(Data records)
- - - - - - -

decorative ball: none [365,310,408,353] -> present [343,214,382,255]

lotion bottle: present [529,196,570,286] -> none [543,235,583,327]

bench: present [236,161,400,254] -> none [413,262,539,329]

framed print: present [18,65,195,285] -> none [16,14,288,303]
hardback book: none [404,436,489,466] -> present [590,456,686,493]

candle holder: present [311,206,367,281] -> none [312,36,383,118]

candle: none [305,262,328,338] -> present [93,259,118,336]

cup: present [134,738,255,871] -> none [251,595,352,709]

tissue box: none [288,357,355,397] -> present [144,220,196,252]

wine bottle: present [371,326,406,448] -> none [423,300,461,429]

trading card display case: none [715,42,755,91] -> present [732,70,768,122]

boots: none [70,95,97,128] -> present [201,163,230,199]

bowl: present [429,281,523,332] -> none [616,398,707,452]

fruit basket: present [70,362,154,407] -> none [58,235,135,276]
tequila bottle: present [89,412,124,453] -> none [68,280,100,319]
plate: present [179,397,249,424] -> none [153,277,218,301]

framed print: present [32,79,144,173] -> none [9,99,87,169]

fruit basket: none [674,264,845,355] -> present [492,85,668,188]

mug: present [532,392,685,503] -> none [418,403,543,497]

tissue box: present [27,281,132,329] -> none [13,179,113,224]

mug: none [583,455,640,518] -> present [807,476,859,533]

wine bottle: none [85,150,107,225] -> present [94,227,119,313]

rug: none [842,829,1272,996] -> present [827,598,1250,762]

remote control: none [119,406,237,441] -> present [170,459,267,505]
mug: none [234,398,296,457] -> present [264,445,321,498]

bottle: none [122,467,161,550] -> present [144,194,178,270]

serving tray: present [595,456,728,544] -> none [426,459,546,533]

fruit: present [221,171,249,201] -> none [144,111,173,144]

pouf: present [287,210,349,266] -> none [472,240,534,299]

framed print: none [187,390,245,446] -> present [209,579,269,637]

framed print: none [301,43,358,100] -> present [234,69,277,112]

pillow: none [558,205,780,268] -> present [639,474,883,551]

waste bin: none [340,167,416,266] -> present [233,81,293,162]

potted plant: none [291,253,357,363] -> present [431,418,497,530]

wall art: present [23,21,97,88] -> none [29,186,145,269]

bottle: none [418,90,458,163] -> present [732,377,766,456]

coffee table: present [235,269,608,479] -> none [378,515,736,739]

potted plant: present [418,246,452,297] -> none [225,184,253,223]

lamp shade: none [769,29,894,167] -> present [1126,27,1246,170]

- - - - - - -

Work to be completed = Repeat exactly, please, each line from the beginning of the data through the line with "candle holder: present" in it, and only those lines.

Response area =
decorative ball: none [365,310,408,353] -> present [343,214,382,255]

lotion bottle: present [529,196,570,286] -> none [543,235,583,327]

bench: present [236,161,400,254] -> none [413,262,539,329]

framed print: present [18,65,195,285] -> none [16,14,288,303]
hardback book: none [404,436,489,466] -> present [590,456,686,493]

candle holder: present [311,206,367,281] -> none [312,36,383,118]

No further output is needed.